[Source data]

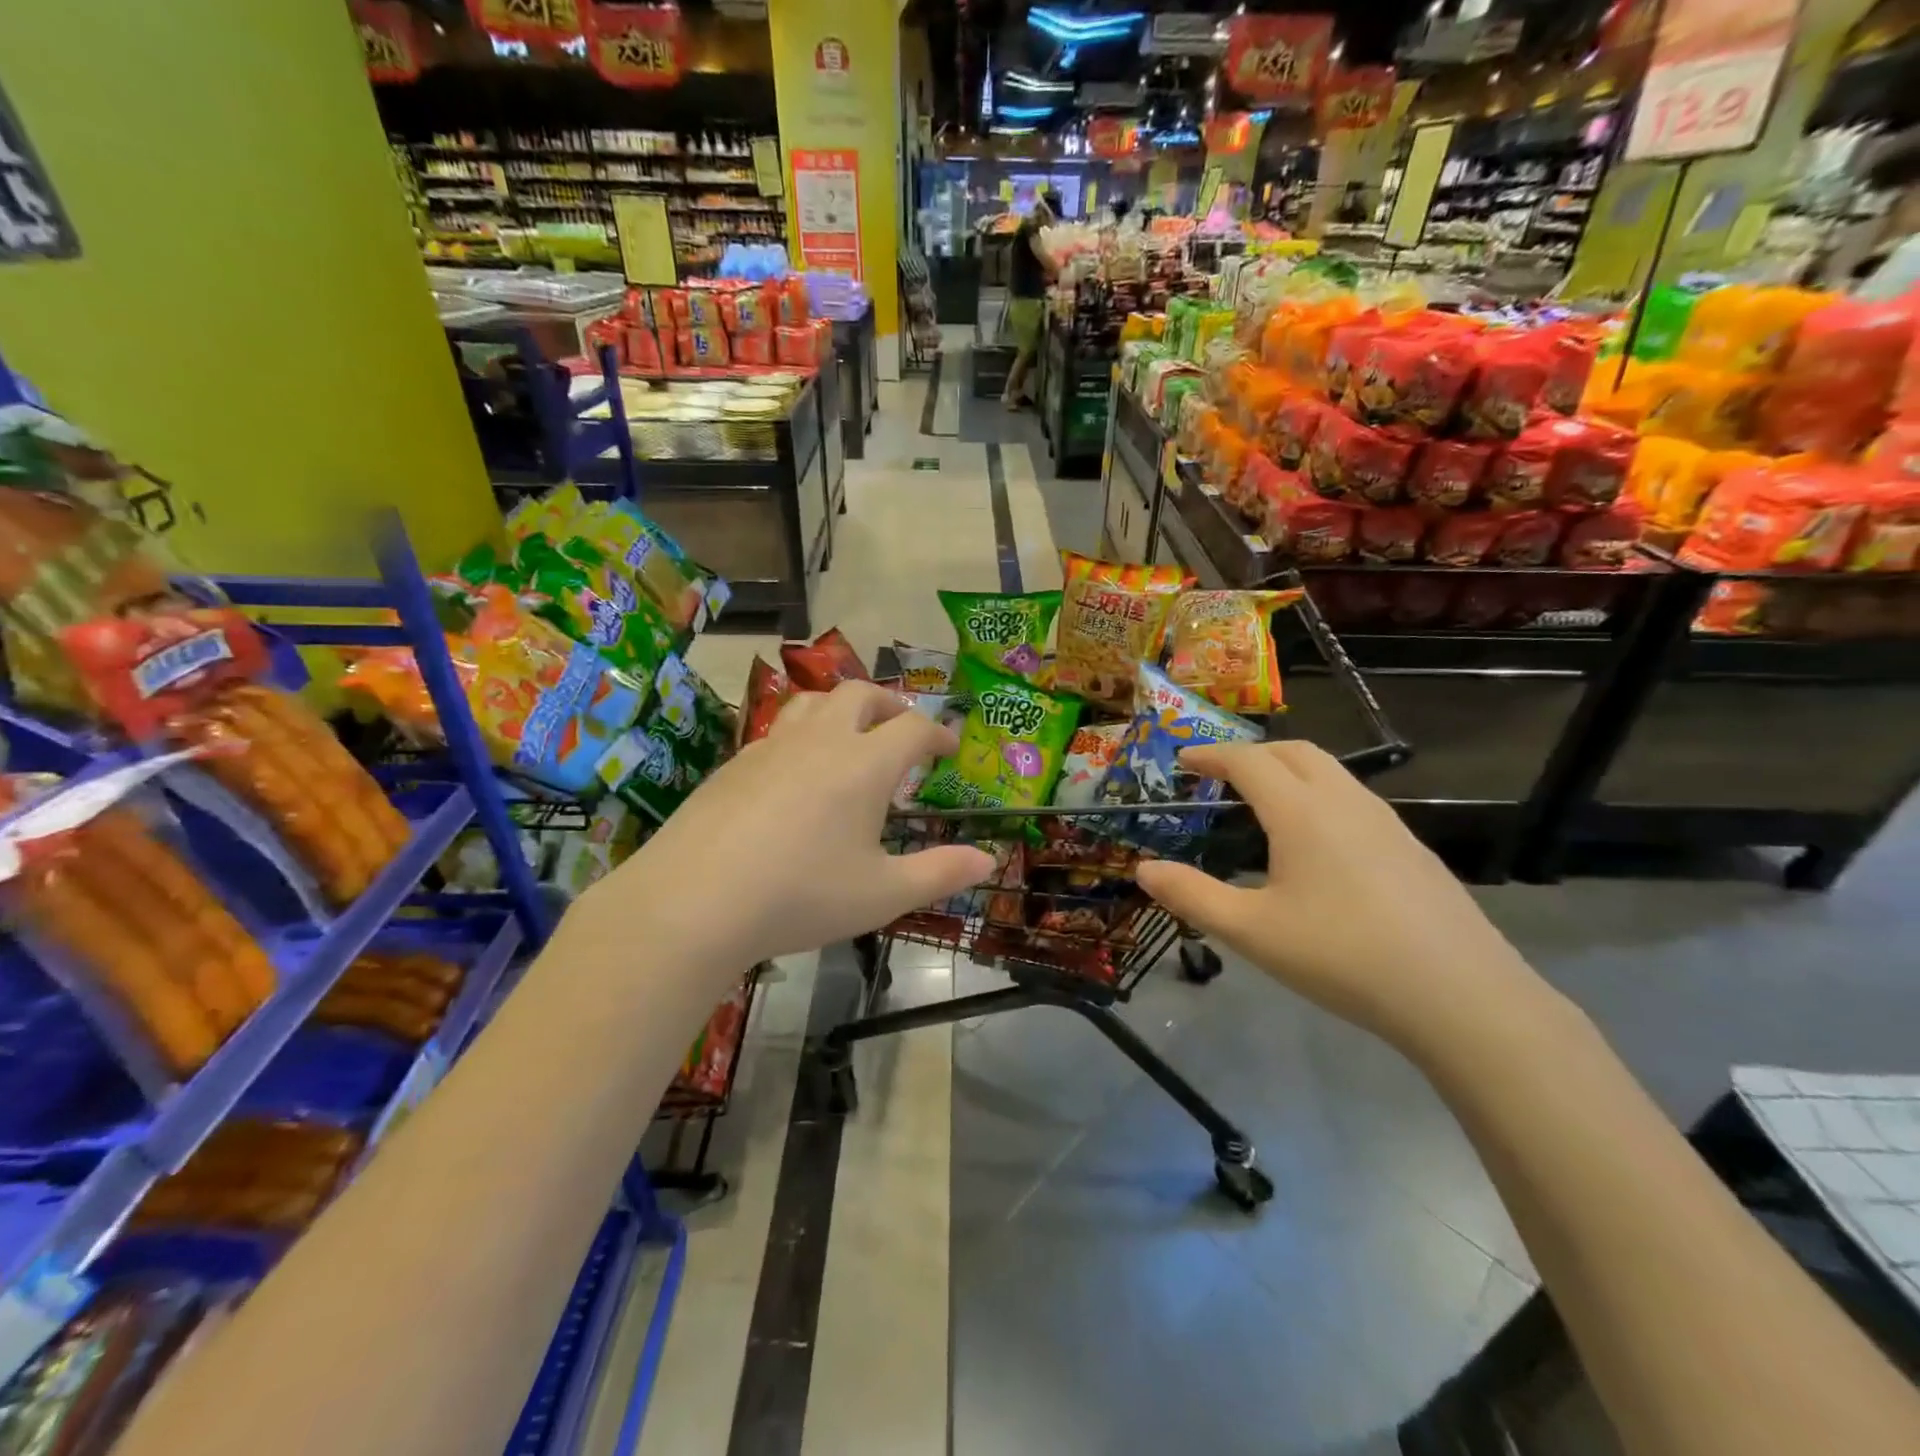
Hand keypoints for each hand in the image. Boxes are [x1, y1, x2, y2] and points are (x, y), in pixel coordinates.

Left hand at [586, 681, 994, 968]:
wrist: (694, 901)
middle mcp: (820, 741)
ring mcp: (771, 747)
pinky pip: (778, 730)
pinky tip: (796, 773)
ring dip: (842, 708)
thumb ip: (940, 873)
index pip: (912, 728)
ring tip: (850, 735)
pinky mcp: (734, 764)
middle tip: (902, 729)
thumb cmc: (801, 896)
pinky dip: (802, 736)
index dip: (937, 734)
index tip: (948, 748)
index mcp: (864, 764)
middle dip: (890, 706)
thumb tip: (989, 860)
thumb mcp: (882, 894)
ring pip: (813, 702)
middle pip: (860, 695)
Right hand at [1134, 741, 1542, 1059]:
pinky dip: (1320, 797)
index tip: (1183, 759)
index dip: (1212, 753)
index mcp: (1302, 812)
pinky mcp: (1412, 849)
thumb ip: (1192, 896)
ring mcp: (1387, 823)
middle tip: (1221, 776)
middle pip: (1295, 752)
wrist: (1462, 996)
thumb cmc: (1342, 956)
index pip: (1249, 760)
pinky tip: (1317, 847)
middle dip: (1252, 753)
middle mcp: (1346, 802)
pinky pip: (1355, 801)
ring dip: (1290, 771)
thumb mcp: (1252, 932)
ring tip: (1264, 805)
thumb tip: (1144, 869)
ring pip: (1332, 773)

▶ **The task**
A faithful copy of all the lines above is needed, with the pictures omitted.

▶ **Output of the exercise**
Hand keypoints for each hand in the image. Boxes are [x1, y1, x2, y2] and points are (x, y), in pixel coordinates.

Left hand at [586, 681, 994, 968]:
wrist: (694, 901)
middle mcp: (820, 741)
ring mcp: (771, 747)
pinky pip: (778, 730)
pinky tip: (796, 773)
ring dip: (842, 708)
thumb ip: (940, 873)
index pip: (912, 728)
ring tip: (850, 735)
pinky mcp: (734, 764)
middle tip: (902, 729)
thumb cmc: (801, 896)
pinky dip: (802, 736)
index dip: (937, 734)
index tip: (948, 748)
index mcp: (864, 764)
middle dip: (890, 706)
thumb tip: (989, 860)
thumb mcp: (882, 894)
ring pip: (813, 702)
middle pip: (860, 695)
Right hand at [1134, 741, 1542, 1059]:
pinky dip: (1320, 797)
index tip: (1183, 759)
index dip: (1212, 753)
index mcp: (1302, 812)
pinky mcp: (1412, 849)
thumb ip: (1192, 896)
ring mcp: (1387, 823)
middle tip: (1221, 776)
middle pip: (1295, 752)
wrist: (1462, 996)
thumb cmc: (1342, 956)
index pip: (1249, 760)
pinky tip: (1317, 847)
middle dip: (1252, 753)
middle mcp: (1346, 802)
pinky pip: (1355, 801)
ring dip: (1290, 771)
thumb mcp: (1252, 932)
ring tip: (1264, 805)
thumb tip: (1144, 869)
ring pip: (1332, 773)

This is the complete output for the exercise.